At the expiration of his second term as Governor Mr. Carpenter was appointed Second Comptroller of the United States Treasury, which position he resigned after a service of fifteen months. This step was an evidence of his unselfishness, as it was taken because another Bureau officer was to be dismissed, as it was held that Iowa had more heads of Bureaus than she was entitled to, and his resigning an office of the higher grade saved the position to another. In 1881 he was elected to Congress, and served with ability, and in the Twentieth General Assembly on Iowa he represented Webster County.

Gov. Carpenter was married, in March, 1864, to Miss Susan Burkholder, of Fort Dodge. No children have been born to them, but they have reared a niece of Mrs. Carpenters'.

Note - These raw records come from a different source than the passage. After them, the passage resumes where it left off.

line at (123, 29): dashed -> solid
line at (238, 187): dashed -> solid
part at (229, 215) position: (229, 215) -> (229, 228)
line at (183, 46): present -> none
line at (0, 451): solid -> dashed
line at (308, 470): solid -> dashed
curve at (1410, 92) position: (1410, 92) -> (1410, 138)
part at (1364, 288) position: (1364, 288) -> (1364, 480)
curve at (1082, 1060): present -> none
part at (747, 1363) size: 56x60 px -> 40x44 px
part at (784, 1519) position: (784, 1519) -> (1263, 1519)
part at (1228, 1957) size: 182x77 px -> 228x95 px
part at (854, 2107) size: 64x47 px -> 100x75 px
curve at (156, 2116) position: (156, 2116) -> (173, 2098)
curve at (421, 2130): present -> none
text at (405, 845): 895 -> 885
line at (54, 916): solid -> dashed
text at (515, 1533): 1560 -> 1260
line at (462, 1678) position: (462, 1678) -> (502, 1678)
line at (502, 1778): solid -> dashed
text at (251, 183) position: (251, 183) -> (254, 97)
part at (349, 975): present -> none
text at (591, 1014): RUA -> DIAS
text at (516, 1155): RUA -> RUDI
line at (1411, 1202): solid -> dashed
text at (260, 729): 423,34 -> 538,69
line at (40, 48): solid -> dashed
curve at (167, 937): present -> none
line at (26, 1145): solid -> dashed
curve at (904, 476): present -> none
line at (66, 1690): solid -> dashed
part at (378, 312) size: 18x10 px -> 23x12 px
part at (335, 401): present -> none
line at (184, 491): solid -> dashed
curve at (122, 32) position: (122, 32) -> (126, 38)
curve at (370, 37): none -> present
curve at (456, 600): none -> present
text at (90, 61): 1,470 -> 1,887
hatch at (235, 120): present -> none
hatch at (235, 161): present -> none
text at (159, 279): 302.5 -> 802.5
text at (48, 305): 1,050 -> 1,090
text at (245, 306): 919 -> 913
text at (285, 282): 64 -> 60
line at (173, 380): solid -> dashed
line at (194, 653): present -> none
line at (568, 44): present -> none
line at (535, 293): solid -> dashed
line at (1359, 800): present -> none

During his entire life Mr. Carpenter has been devoted to the principles of Reform and the best interests of all classes of citizens who, by adoption or by birth-right, are entitled to a home upon our soil and the protection of our laws, under the great charter of " Life, Liberty and the Pursuit of Happiness." In an address in 1852 he took advanced views upon the leading subjects of public interest. He had already laid a foundation for that love of freedom which afterwards found an ample field of labor with the Republican party. There was nothing chimerical in his views. He looked at every strata of human society, and, from the wants of the masses, wisely devined duty and prophesied destiny. He would have the people of a free Republic educated in the spirit of the civilization of the age. Instead of cultivating a taste for a species of literature tending directly to degrade the mind and deprave the heart, thereby leading back to a state of superstitution and consequent barbarism, he would cultivate principles of temperance, industry and economy in every youthful mind, as the indispensible ingredients of good citizens, or subjects upon whose banner will be inscribed Liberty, Equality, Fraternity.

Thus early in life Mr. Carpenter saw the destined tendency of our American institutions, and the advancing civilization of the age. He saw it in the peace congress, whose deliberations have made the Rhine thrice immortal. He saw it in the prospective railway, which he believed would one day unite the shores of the Atlantic with those of the Pacific--a fact realized by the construction of the great continental railway.

It was thus early that he began to study the wants of the world, and with what clearness and directness may be seen by the correctness of his vision and the accomplishment of what he considered an inevitable necessity.

Thus, growing into manhood, and passing onward in the rugged pathway of time, disciplined in political economy and civil ethics in the stern school of experience, he was prepared to meet every emergency with a steady hand ; to bring order of discord, and insure harmony and prosperity.

Gov. Carpenter is now engaged in the quiet pursuit of farm life, residing at Fort Dodge, where he is highly esteemed as one of her purest-minded and most upright citizens.